第四十六話「敵の正体」

 Side 緋田 キンジ


 場所を移し、天幕の一つを借りて人払いをする。


 キョウスケを含んだ第13偵察隊。


 宮野一尉たち第7偵察隊。


 佐伯 麗子一尉もいる。


 ヴァネッサは観念したように「そうですね。私もあれだけの戦力をこの世界に持ち込んでいるのは正直想定外でした」と話した。
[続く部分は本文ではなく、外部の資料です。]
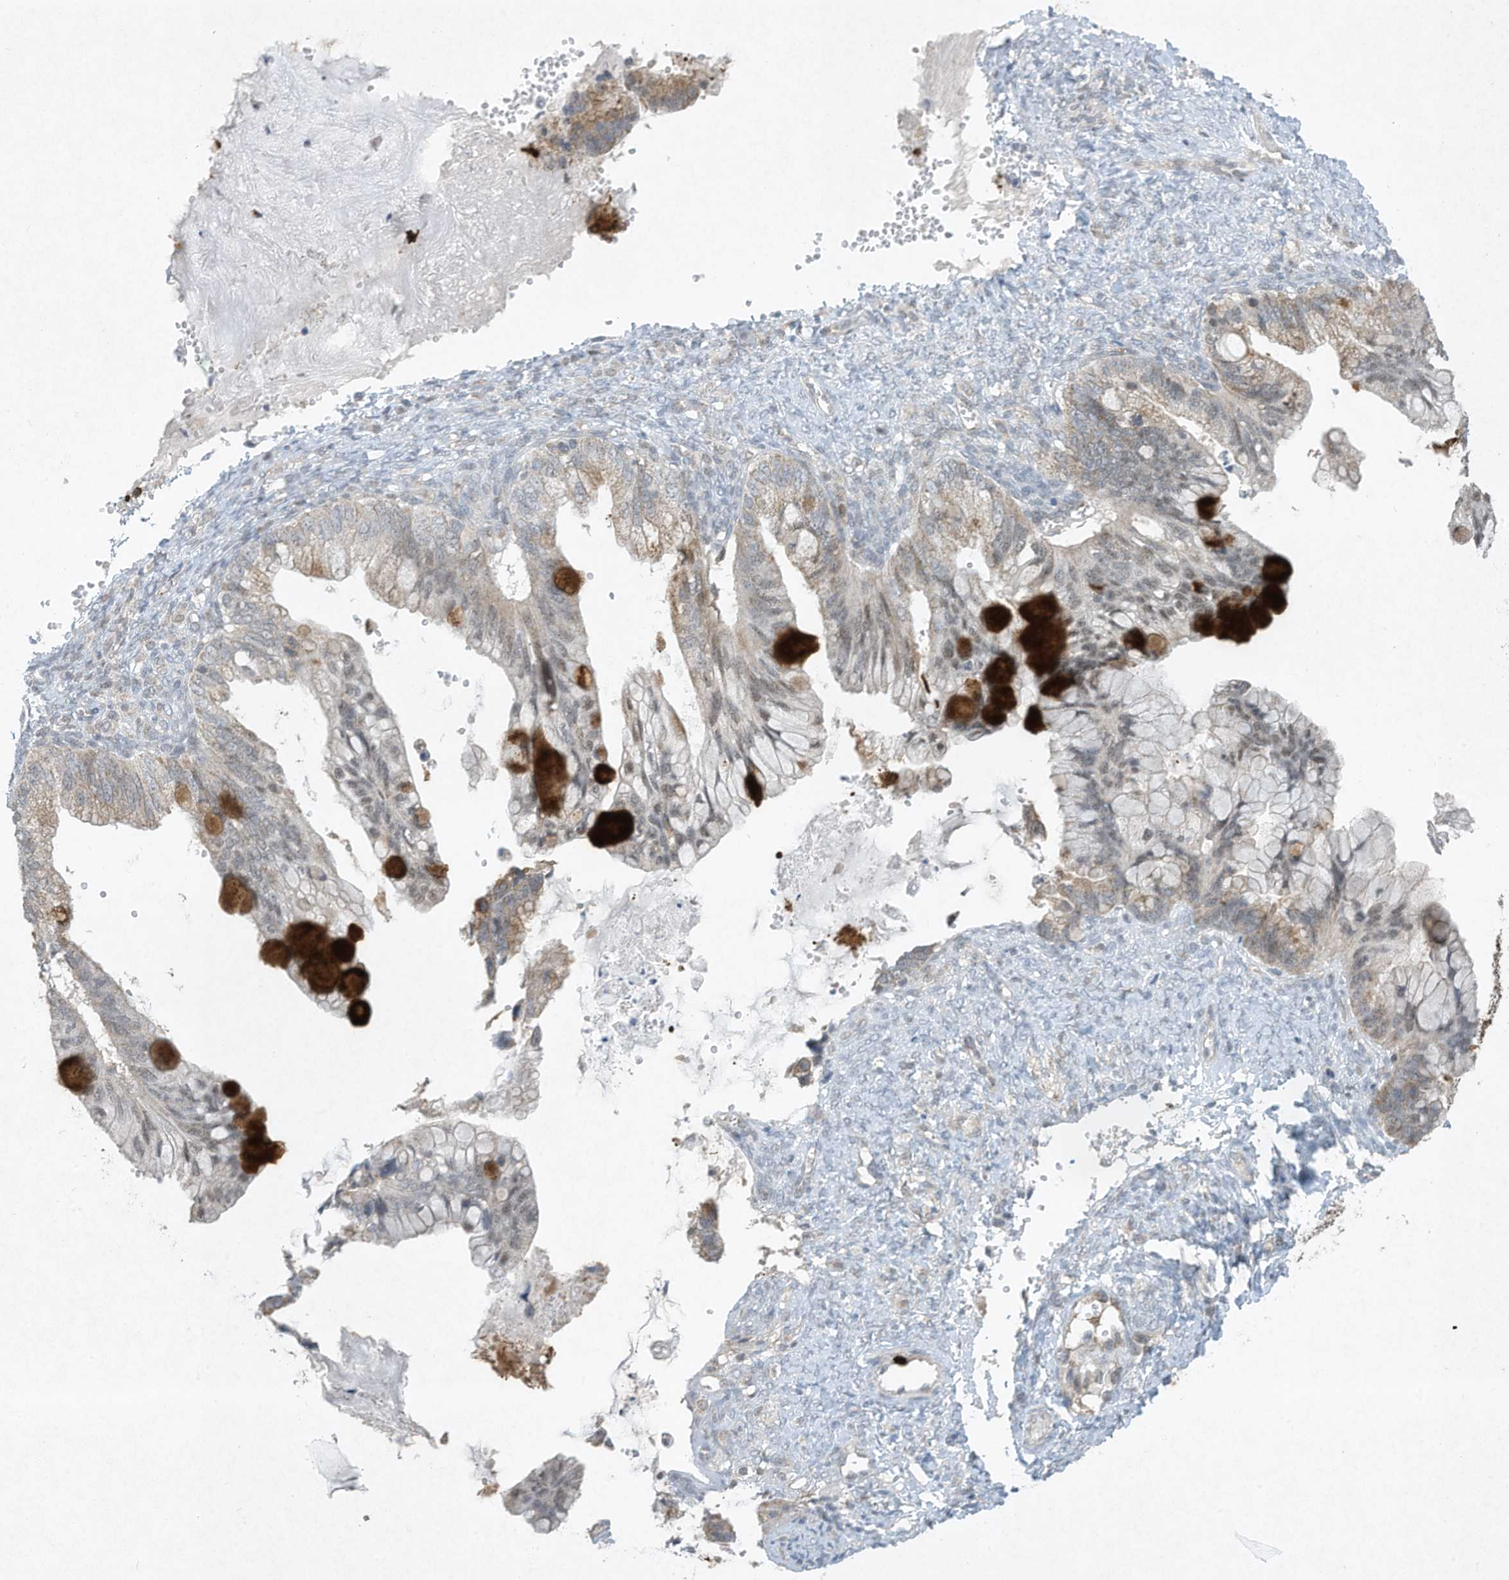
{"staining": {"intensity": "weak", "quantity": "25%-75%", "location": "cytoplasmic/membranous"}, "tissue": "ovarian cancer", "cell_type": "Tumor cells", "image_type": "cancer", "snomed": [{"axis": "morphology", "description": "Cystadenocarcinoma, mucinous, NOS"}, {"axis": "topography", "description": "Ovary"}], "caption": "Mucinous cystadenocarcinoma (ovarian) tissue demonstrates weak cytoplasmic/membranous expression in about 25%-75% of tumor cells, visualized by immunohistochemistry. The staining was performed using DAB (3,3'-diaminobenzidine), with brown indicating positive protein expression. Nuclei are stained blue with hematoxylin.", "gene": "CHRNA4", "patient": {"sex": "female", "age": 36}}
「一つずつ聞いていくぞ。あいつらの正体は何者だ? 神とかそう言う呼び方じゃなくてだ」


 俺は代表して尋ねた。


「戦乱と破壊をもたらす存在――いや、何者かと言ったところでしょうか。それがあの世界に潜んでいるのです」


「戦乱と破壊もたらす存在?」


「裏でリビルドアーミーを操り、そして貴方がた見てきた通り、独自に強大な戦力を保有し、平行世界にまで手を伸ばすだけでなく僅かな期間であれだけの拠点を構築する存在なのです」


「境界駐屯地にゲートを繋げたのもそいつか?」


「そこまでは分かりませんが、何かしらの形で関わっているしょう」


「なぜ日本を狙う?」


「と言うよりも既に世界の他の場所にもゲートが開かれている可能性を考えた方がいいでしょう」


 その言葉を聞いて俺を含めて――皆、最悪の想像が過ぎった。

 あんな前線基地が世界中に存在していて潜んでいるヤバイ状況。

 冗談抜きで世界の危機だ。 


 先に言葉を発したのは佐伯 麗子だ。


「前もって言っておくがはいそうですかと馬鹿正直に世界の人間がその所在を明らかにするとは思えん。日本国内はともかく、外国になるとどうにもならん」


 と、麗子は言った。


「日本を優先した理由はやはり他の世界に通じるゲートが幾つもあるからでしょう」


「そう言えば以前そんな事言ってたな」(*第十九話「ヴァネッサと言う女」参照)


 確かヴァネッサと最初に会った頃だ。

 あの頃から怪しさ全開のエセキャリアウーマンキャラだった。 


「奴に目的などあるのかどうかすら不明です。その名は――フォボス。それが奴の名前です」


 フォボス。

 火星の衛星の一つ。

 

 また、ギリシア神話の恐怖の神の名。


 それが俺達が戦った敵の名前だそうだ。